#### TASK TO COMPLETE:
Reproduce the data verbatim from its first line up to and including the line that contains "from Iraq and".

#### EXERCISE DATA:
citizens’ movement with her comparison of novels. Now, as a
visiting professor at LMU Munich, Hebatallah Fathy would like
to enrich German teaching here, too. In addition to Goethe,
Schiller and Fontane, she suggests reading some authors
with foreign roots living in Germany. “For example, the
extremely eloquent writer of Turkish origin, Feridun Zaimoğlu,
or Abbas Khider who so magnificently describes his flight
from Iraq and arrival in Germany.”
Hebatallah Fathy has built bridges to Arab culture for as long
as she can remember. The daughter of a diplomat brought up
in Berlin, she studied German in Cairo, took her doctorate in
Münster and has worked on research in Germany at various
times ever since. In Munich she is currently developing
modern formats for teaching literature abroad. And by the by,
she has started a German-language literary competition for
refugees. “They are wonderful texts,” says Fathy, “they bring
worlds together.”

#### ANSWER TO THIS PROBLEM:
citizens’ movement with her comparison of novels. Now, as a
visiting professor at LMU Munich, Hebatallah Fathy would like
to enrich German teaching here, too. In addition to Goethe,
Schiller and Fontane, she suggests reading some authors
with foreign roots living in Germany. “For example, the
extremely eloquent writer of Turkish origin, Feridun Zaimoğlu,
or Abbas Khider who so magnificently describes his flight
from Iraq and arrival in Germany.”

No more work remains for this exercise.